THE PROBLEM:
Would you please restate the data exactly as it stands, apart from the pictures?
━━ DATA FOR THIS TASK ━━
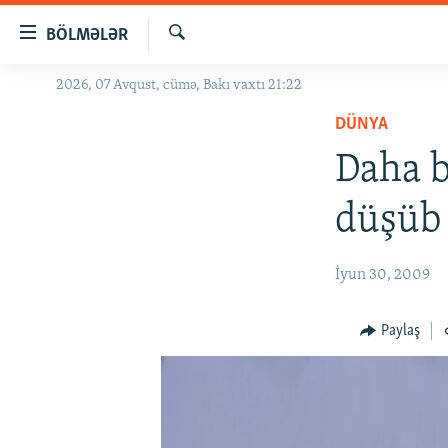
Keçid
BÖLMƏLƏR
linkləri
Axtar
Əsas
2026, 07 Avqust, cümə, Bakı vaxtı 21:22
GÜNDƏM
məzmuna
DÜNYA
#İZAHLA
qayıt
Əsas
Daha b
KORRUPSIOMETR
naviqasiyaya
#ƏSLINDƏ
qayıt
düşüb
Axtarışa
FƏRQƏ BAX
keç
QANUNI DOĞRU
İyun 30, 2009
ARAŞDIRMA
Paylaş
MULTIMEDIA
RADIO ARXIV
VIDEO
HAQQIMIZDA
FOTOQALEREYA
OXU ZALI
━━━
ANSWER TO THE PROBLEM:
Keçid
BÖLMƏLƏR
linkləri
Axtar
Əsas
2026, 07 Avqust, cümə, Bakı vaxtı 21:22
GÜNDƏM
məzmuna
DÜNYA
#İZAHLA
qayıt
Əsas
Daha b
KORRUPSIOMETR
naviqasiyaya
#ƏSLINDƏ
qayıt
düşüb
Axtarışa
FƏRQƏ BAX
keç
QANUNI DOĞRU
İyun 30, 2009
ARAŞDIRMA
Paylaş
MULTIMEDIA
RADIO ARXIV
VIDEO
HAQQIMIZDA
FOTOQALEREYA
OXU ZALI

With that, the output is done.